Towards a measure of perceived financial capability part 2

I’ve developed a new way to visualize the results from one of our analyses from the perceived financial capability paper. In the previous post, I plotted the standardized score on the y axis and age groups across the x axis. Then perceived financial capability (a.k.a. subjective knowledge) and objective knowledge are plotted as separate lines. As an alternative we position the scores on x and y axes and plot the age groups as factors in the graph. The resulting display implies a correlation indicated with a 45-degree line. The deviation from the straight line – above or below – indicates the extent of over estimation and under estimation of financial knowledge by age group. By showing distance from the straight line we see clearly that individuals over 60 yrs of age overestimate their financial knowledge. I think the plot roughly meets the criteria established by Tufte (2001). I am curious what others think about the pros and cons of these two graphical displays.

Visualization excellence

  • Consists of complex ideas communicated with clarity, precision, and efficiency;
  • Is that which gives to the viewer the greatest number of ideas in the shortest time with the least ink in the smallest space;
  • Is nearly always multivariate;
  • Requires telling the truth about the data.


Tufte, E. (2001). The visual display of quantitative information (2nd ed.). Cheshire, CT: Graphics press.

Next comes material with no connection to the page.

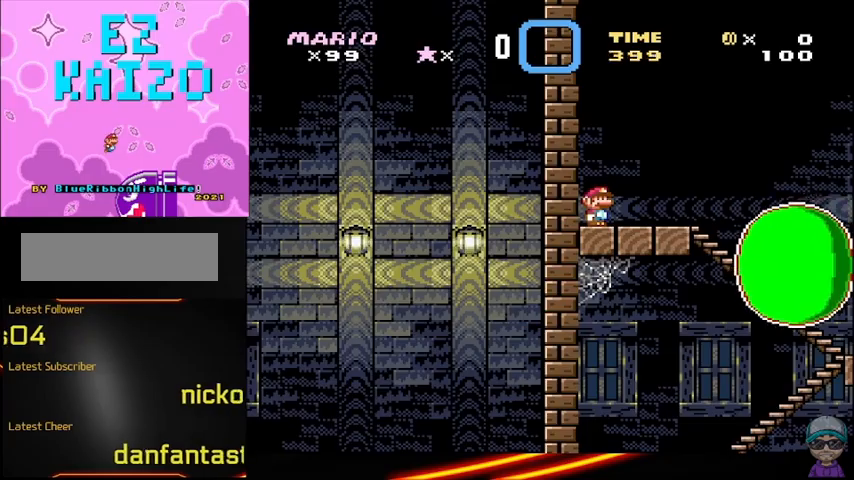
{"buttons": ["X"], "events": [[83, "Y", "up"], [208, "X", "down"]]}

Towards a measure of perceived financial capability


There is a growing interest in understanding the psychological and cognitive components that affect financial decisions. With factor analysis we produce a single measure of perceived financial capability from five items in the 2009 Canadian Survey of Financial Capability (N = 15,519). After adjusting the measure for the influence of income, we find through bivariate analysis and multiple regression that younger individuals and females have low levels of perceived financial capability. Results indicate that perceived financial capability is conceptually distinct from objective financial knowledge. Approximately 65% of the correlation between perceived financial capability and financial knowledge was unexplained by the covariates. This Figure shows how financial capability and financial knowledge scores (both standardized) vary across the life cycle. Between ages 25 and 55 there is a pattern of under-estimation. After age 60 people tend to overestimate their ability to manage finances. Understanding perceived financial capability is but one component of the broader concept of comprehensive financial capability that also includes objective knowledge and the opportunity to act.